By contrast South Korea’s strengths are in materials science – described as “a niche area of exceptional strength and depth” – computer science and engineering.

South Korean research papers where the impact is above the world average include space science, materials science, geosciences, psychiatry and psychology as well as physics, chemistry and mathematics. And patent filings are in some of the world’s high technology areas.

China, which now has a huge volume of research publications, overtaking all the other countries in the report, has soared ahead on materials science – where it accounted for a staggering 24.5% of world research output in 2011 – chemistry (20%) and physics (18%), indicating that it is “really very focused on these technology oriented fields”.

This is similar to Russia, whose top research output is also in the physical sciences.

While the report notes that China could “benefit its own population further by investing in its research competency in plant and animal sciences”, China's patent application pattern is more balanced across science sectors.
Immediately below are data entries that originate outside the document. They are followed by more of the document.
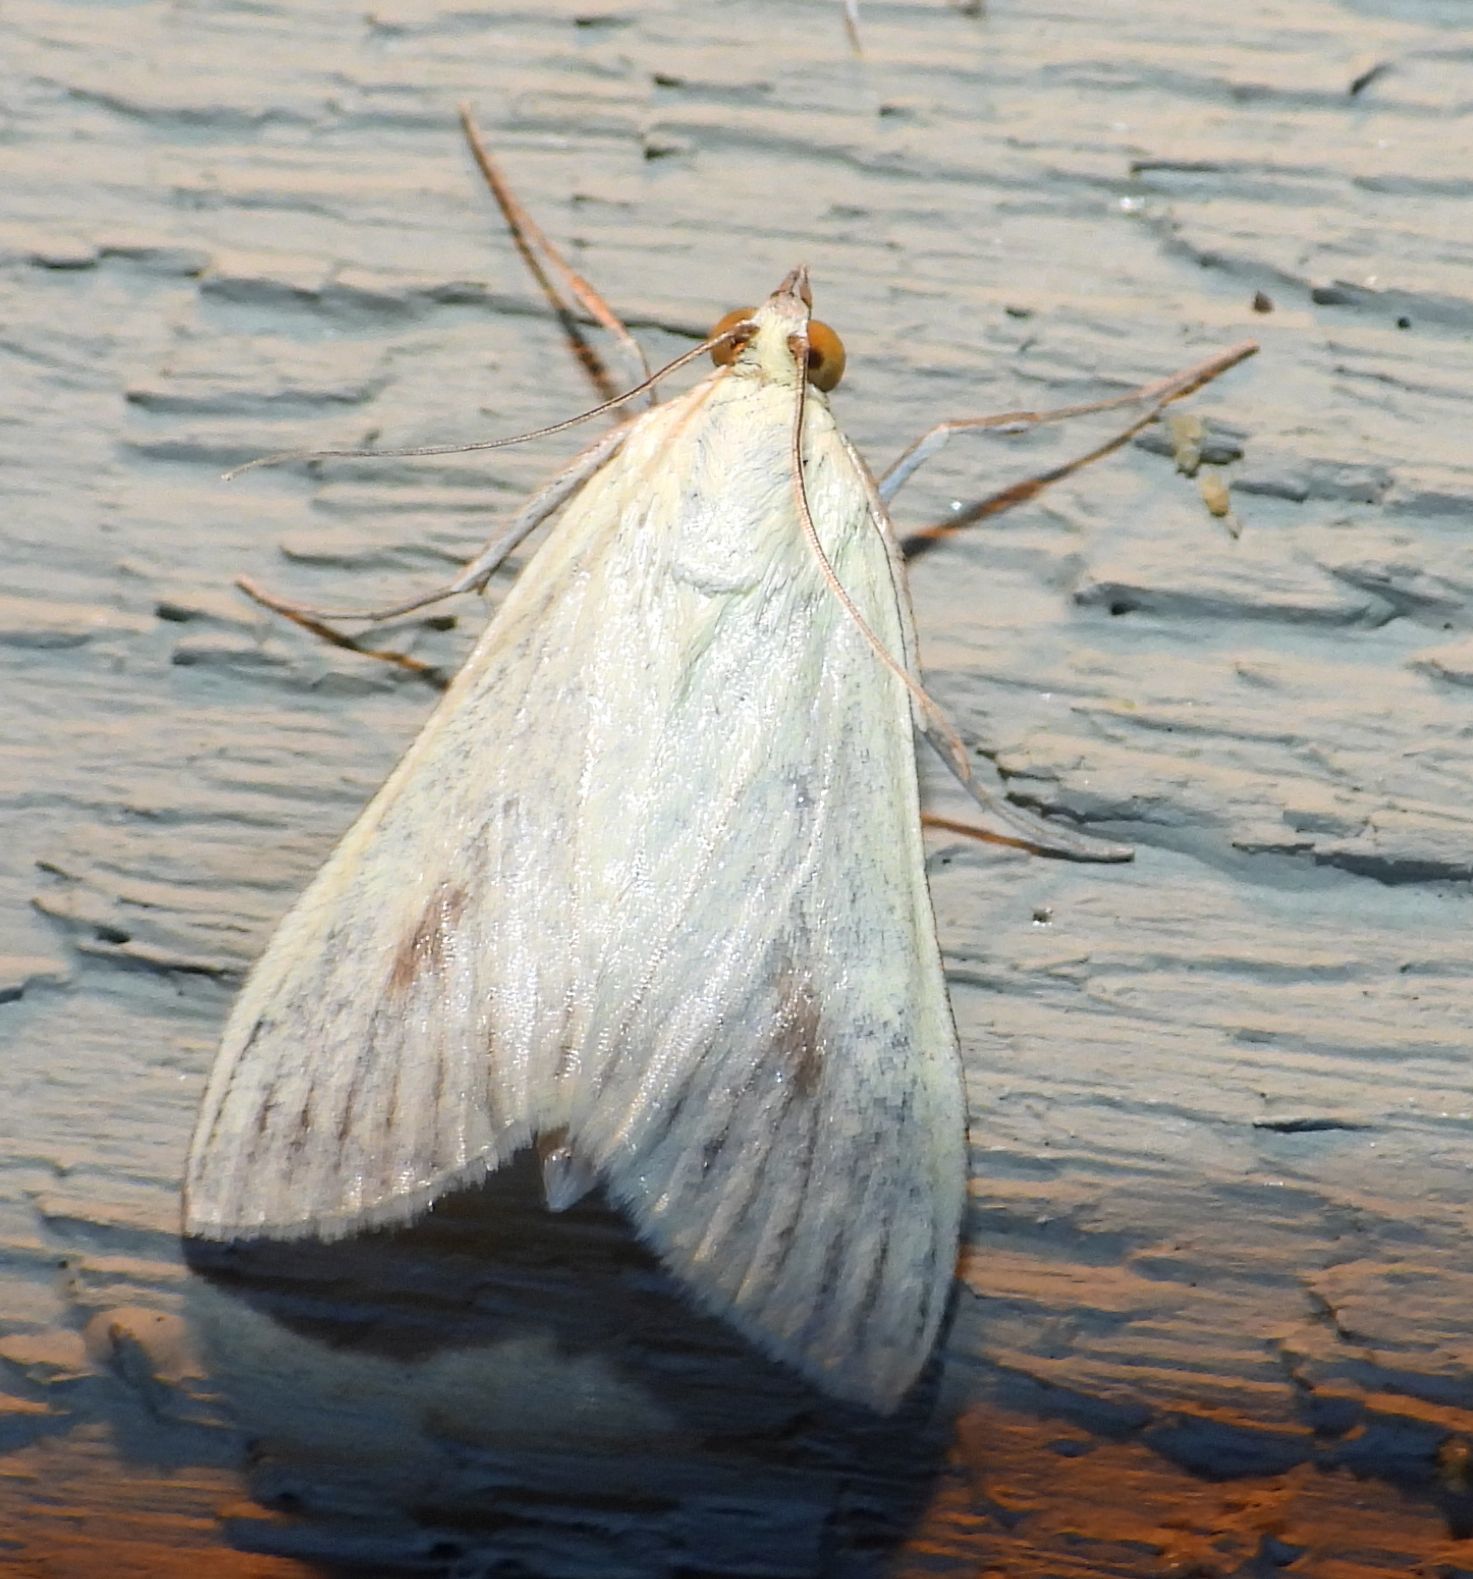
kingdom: Animalia
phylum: Arthropoda
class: Insecta
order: Lepidoptera
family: Crambidae
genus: Sitochroa
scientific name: Sitochroa palealis
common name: Greenish-yellow sitochroa moth
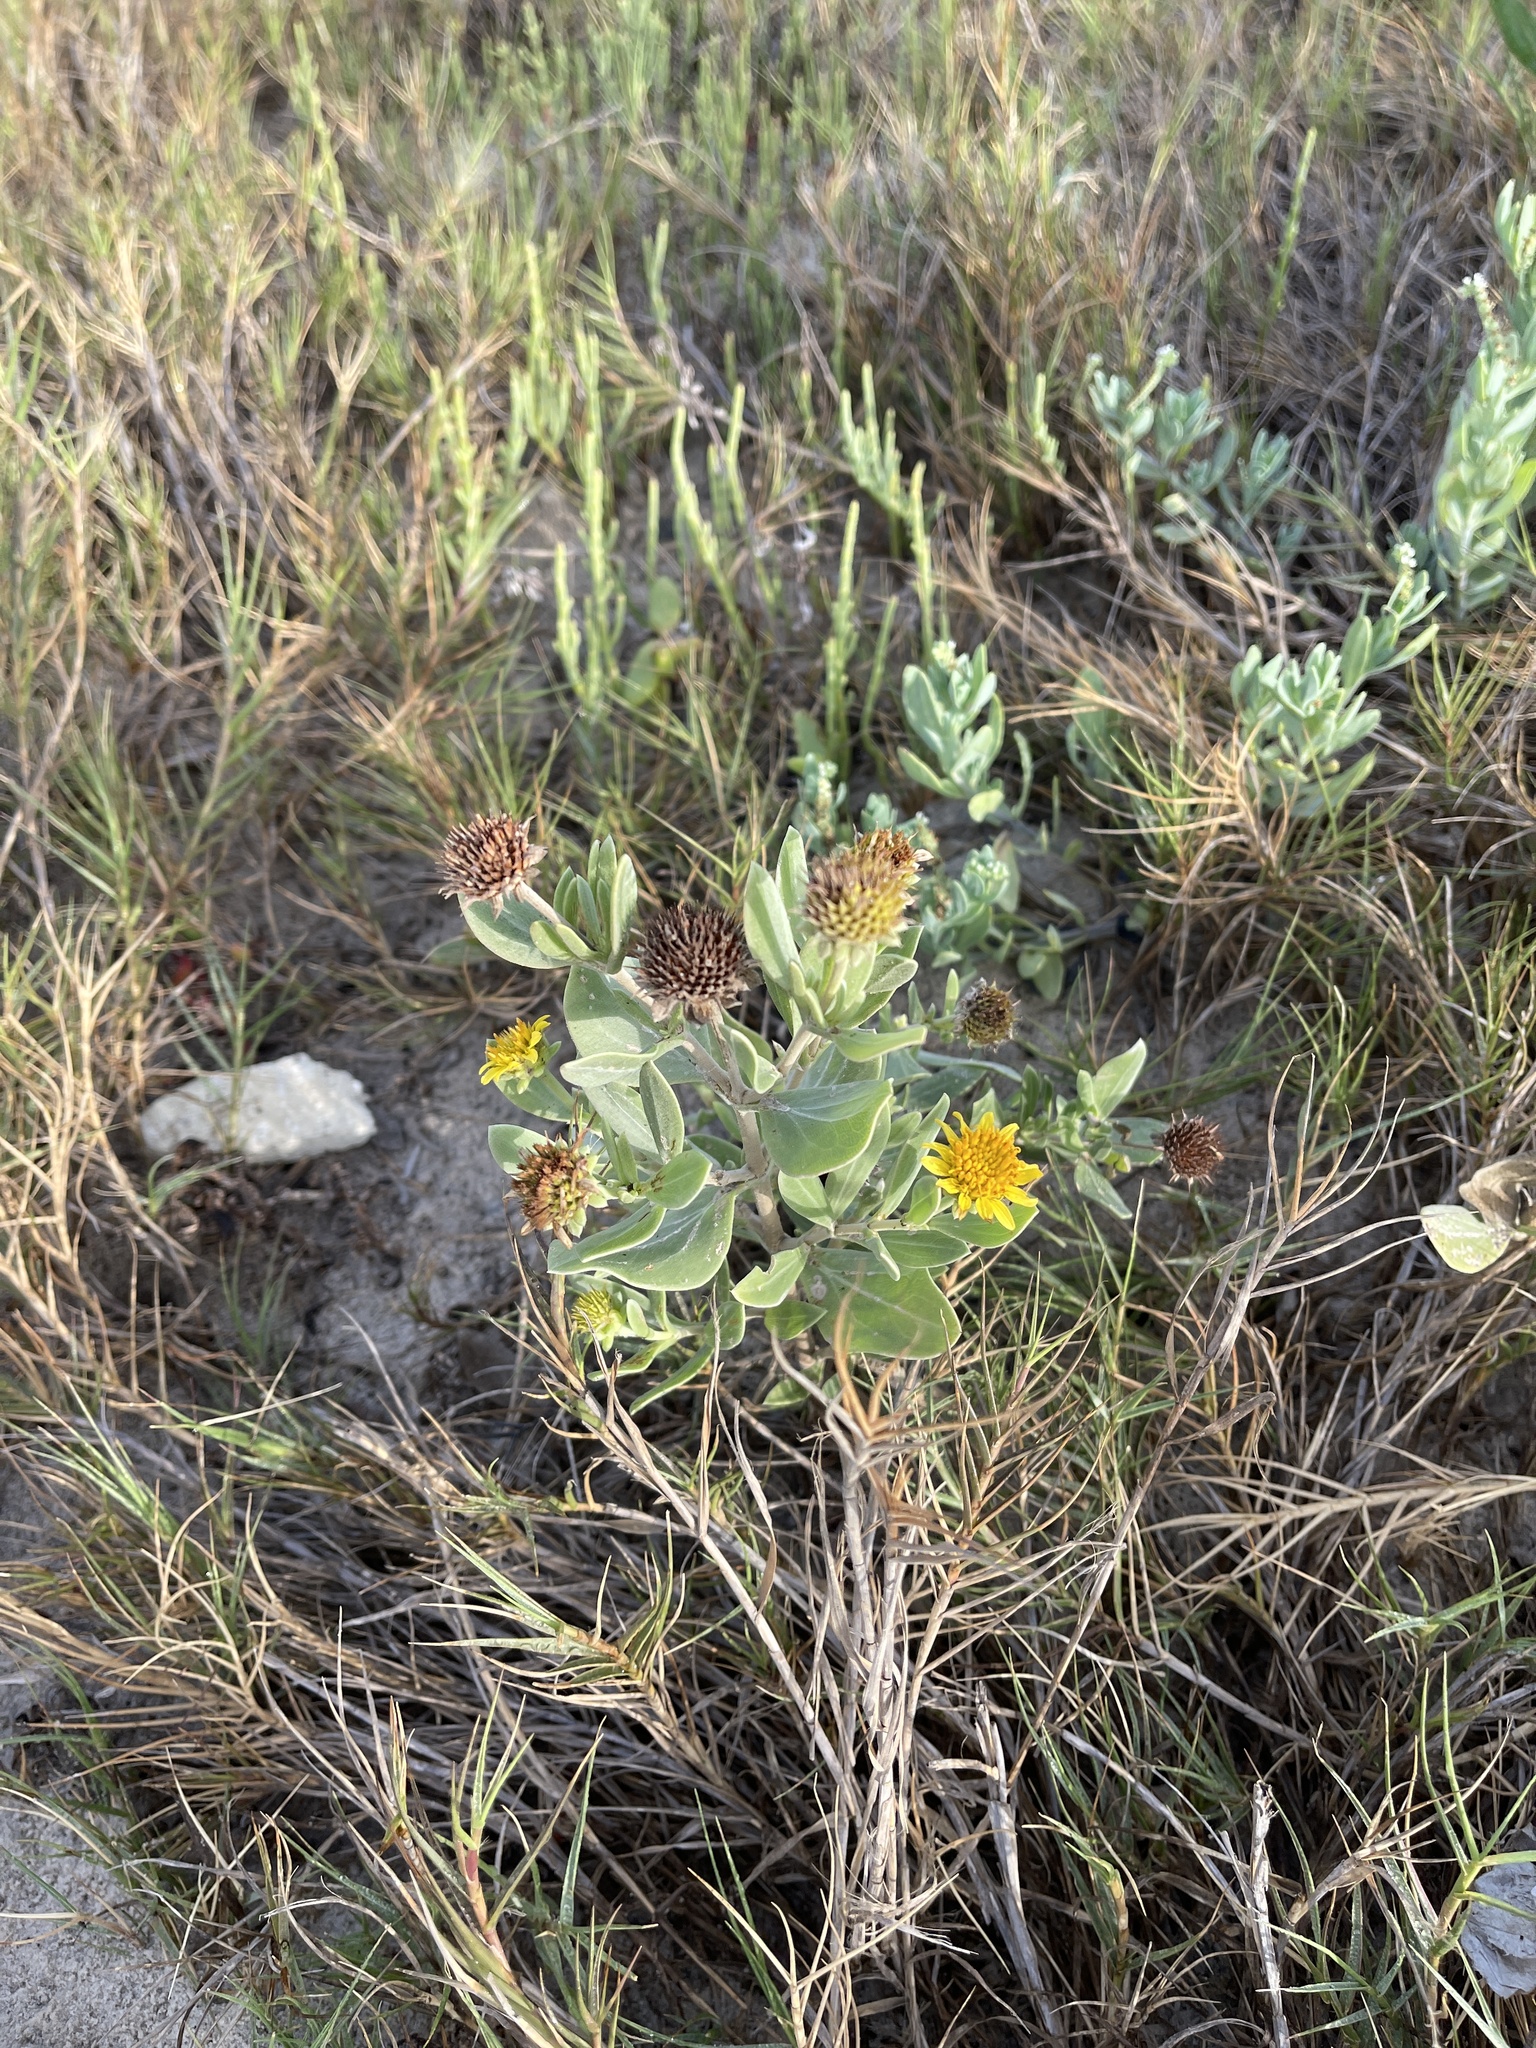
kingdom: Plantae
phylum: Tracheophyta
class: Magnoliopsida
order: Asterales
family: Asteraceae
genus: Borrichia
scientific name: Borrichia frutescens
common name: Sea oxeye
Brazil and South Korea have a good spread across their top 10 research fields in terms of publications, while India has an even spread across sectors in its research.

Diversity in research strength “may be important in allowing these countries to move in and out of different research focus areas,” the report notes, adding that for Brazil, it “might be argued that the absence of any physical science technologies in its main areas of effort could become a limiting factor on economic development”.

Impressive investment, performance

China is a major success story and has “steadily ramped up” R&D investment, with a 2.5-fold relative increase in government expenditure on R&D between 2007 and 2011, during a time when its economy was growing at 9%-10%.

China’s R&D spending, at around 1.8% of gross domestic product (GDP), is similar to the UK's 1.7% although far from the 2.7% of GDP spending of the US.

But more impressive is the finding that for all the 'Brick' countries, the trend is for an increasing share of papers in the world’s top 1% most cited for that year.

By 2010, China was producing over 1,000 such highly cited papers per year, similar to the UK’s annual average, although the UK’s research output in total is much smaller.

South Korea is producing about the same relative output of high impact papers compared to China. Brazil, Russia and India are somewhat further behind.

While China has rushed ahead in volume of publications, the report describes India as a “sleeping giant”, but adds it has now begun to stir “and is probably on a path that will see it matching leading EU countries at around 100,000 papers per year by 2020.”